Well... Gretchen, Kato and myself were just sitting around the hot tub, talkin' trash about our ex-employee, that "Perky Piece Of Crap Tara King," and the latest so-called "peace offering" by my former friend and writing partner, "The Foxster," when suddenly, and quite unannounced, Ben Affleck shows up, looking really sad and desperate!
Seems he wants "Simpson/Lynch" to write him a "great" movie. I told him that "Simpson/Lynch" was now just "Simpson," and he started to cry. I tried to console him. I told him that maybe he should contact Matt Damon, and write another script like "Good Will Hunting." He sobbed, and said Matt never calls him anymore! I told Ben, that I thought he was actually pretty good playing George Reeves in "Hollywoodland," but he didn't stop crying.
That was the time Jack Black shows up, drunk as a skunk! He heard I was going to wrestle The Foxster, and wanted to give me some tips he had learned, while filming "Nacho Libre."He started making fun of Ben, and called him a "No-Talent Twerp With A Big Jaw!" That just made Ben cry harder.
Kato told Jack to shut up, as Kato actually LIKES Ben, as Kato's seen "Armeggedon" over a hundred times. Kato hates Jack, because he heard that Jack wanted to produce the "Green Lantern" movie, with himself in the lead role. You see, Kato is a HUGE comic book and sci-fi fan! I recently found out, he also holds a rating in the B777... yes, the same type as my stolen plane! (The one The Foxster now wants to magnanamously return to me!)
Meanwhile, Gretchen was frantically waving her arms, trying to tell me something, but because she can only speak two words of English, and my knowledge of German is "Volkswagen," and "Farfenugen," we were at a total loss, until she remembered her flash cards! You see, she has a set of flash cards, with pictures on them that she points to, so she can get her message across.
She showed me a picture of an elderly German couple, and pointed to herself and said "Mein papa und mama."
Of course I understood right away, nodded my head, and said, "Ahhh. Gretchen papa and mama, ja."
Gretchen beamed. She showed me another picture of nine large, happy Germans wearing lederhosen, and carrying instruments in an "Ooom-Pah-Pah Band." Obviously her family in the Old Country.
"Mein," she said, and smiled.
I nodded, and smiled back. "Ja."
She showed me a picture of a Lufthansa airliner, combined with a picture of the Statue Of Liberty.
"America," she said proudly.
Of course I got it! Her entire family was coming to visit! How happy I was for her!

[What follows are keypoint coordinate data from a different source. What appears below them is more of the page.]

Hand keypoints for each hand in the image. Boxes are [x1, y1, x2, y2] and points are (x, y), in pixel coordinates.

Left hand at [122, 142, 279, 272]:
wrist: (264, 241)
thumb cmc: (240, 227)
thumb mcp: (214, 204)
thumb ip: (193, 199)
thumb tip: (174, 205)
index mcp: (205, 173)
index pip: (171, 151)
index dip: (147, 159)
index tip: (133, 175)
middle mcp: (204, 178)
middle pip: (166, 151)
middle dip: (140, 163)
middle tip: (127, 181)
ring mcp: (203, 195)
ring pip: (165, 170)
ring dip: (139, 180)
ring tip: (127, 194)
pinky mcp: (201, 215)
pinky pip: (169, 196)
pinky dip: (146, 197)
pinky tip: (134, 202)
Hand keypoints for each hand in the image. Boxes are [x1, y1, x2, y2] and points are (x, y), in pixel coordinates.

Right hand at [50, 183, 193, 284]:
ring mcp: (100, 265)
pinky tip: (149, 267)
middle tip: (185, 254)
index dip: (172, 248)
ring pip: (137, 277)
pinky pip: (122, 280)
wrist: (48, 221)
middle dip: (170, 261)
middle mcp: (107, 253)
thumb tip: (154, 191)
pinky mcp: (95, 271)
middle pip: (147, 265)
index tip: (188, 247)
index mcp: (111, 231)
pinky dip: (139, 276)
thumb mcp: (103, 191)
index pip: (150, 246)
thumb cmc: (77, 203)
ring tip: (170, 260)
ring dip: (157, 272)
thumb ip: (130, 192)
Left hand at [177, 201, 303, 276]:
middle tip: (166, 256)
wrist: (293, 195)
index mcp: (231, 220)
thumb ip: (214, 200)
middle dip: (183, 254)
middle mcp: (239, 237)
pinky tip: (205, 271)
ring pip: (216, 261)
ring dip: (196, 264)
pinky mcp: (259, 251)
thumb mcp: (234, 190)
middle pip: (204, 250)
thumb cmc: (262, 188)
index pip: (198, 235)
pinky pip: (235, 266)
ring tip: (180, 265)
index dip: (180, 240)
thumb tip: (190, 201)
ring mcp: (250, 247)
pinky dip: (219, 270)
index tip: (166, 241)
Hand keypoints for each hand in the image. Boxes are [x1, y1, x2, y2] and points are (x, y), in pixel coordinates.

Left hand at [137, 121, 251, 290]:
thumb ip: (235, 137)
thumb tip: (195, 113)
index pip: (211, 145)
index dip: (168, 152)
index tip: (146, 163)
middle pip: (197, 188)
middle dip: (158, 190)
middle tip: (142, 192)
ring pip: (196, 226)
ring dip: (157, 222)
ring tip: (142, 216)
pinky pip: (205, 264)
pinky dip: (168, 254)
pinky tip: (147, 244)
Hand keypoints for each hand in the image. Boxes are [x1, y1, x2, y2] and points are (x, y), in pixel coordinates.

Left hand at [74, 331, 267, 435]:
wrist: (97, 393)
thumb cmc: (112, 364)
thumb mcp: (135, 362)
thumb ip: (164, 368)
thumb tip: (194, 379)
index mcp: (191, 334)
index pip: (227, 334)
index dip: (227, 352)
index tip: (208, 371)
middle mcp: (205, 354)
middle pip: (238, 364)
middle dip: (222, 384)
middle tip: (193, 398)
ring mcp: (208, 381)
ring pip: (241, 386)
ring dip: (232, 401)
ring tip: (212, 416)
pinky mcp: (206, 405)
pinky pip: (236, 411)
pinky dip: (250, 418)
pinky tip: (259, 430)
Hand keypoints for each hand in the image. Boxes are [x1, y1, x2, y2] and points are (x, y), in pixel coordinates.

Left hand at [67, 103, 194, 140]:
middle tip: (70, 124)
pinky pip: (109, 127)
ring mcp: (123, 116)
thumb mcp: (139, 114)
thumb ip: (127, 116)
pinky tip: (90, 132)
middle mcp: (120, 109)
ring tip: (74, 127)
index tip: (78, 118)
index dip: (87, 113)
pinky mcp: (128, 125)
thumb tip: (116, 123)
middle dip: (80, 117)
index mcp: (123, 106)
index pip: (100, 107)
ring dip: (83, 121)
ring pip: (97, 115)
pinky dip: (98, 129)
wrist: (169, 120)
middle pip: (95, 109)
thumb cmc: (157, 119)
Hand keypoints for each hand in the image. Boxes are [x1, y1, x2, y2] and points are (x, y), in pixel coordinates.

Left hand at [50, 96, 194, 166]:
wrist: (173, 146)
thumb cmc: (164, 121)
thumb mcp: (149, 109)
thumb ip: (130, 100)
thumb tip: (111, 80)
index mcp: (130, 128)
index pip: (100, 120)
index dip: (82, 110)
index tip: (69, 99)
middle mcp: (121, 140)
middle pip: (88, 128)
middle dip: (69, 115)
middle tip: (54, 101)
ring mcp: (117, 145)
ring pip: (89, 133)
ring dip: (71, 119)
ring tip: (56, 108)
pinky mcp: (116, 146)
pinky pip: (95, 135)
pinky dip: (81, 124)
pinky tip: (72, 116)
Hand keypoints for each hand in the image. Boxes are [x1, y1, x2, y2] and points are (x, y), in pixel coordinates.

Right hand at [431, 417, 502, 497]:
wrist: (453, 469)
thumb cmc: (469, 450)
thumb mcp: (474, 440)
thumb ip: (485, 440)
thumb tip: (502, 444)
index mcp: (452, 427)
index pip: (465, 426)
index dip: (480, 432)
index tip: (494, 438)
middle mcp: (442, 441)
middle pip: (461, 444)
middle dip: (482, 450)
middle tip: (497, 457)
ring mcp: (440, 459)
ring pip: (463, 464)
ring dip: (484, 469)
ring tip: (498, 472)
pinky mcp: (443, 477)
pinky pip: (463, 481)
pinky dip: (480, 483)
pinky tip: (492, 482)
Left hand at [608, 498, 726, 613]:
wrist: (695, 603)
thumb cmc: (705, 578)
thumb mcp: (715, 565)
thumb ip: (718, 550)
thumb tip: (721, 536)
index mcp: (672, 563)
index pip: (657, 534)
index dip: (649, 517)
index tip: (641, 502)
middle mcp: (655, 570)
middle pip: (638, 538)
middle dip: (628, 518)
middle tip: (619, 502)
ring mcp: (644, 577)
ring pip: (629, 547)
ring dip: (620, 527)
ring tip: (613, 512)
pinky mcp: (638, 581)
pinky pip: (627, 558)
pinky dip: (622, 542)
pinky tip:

THEN she pulled out the aerial picture of "Simpson Studio," nodded expectantly, her big blue eyes opened wide, and stammered out, "Stay... here?"
That's when the front doorbell rang, and I swear I heard the unmistakable sound of a tuba!
My question is, is it okay to bring up "The War?"
P.S. On a personal note to "The Silver Fox," sorry guy! Cancel the match? I have too much money tied up in T-Shirts and Bumper Stickers, that read "Knock The Socks Off The Fox!"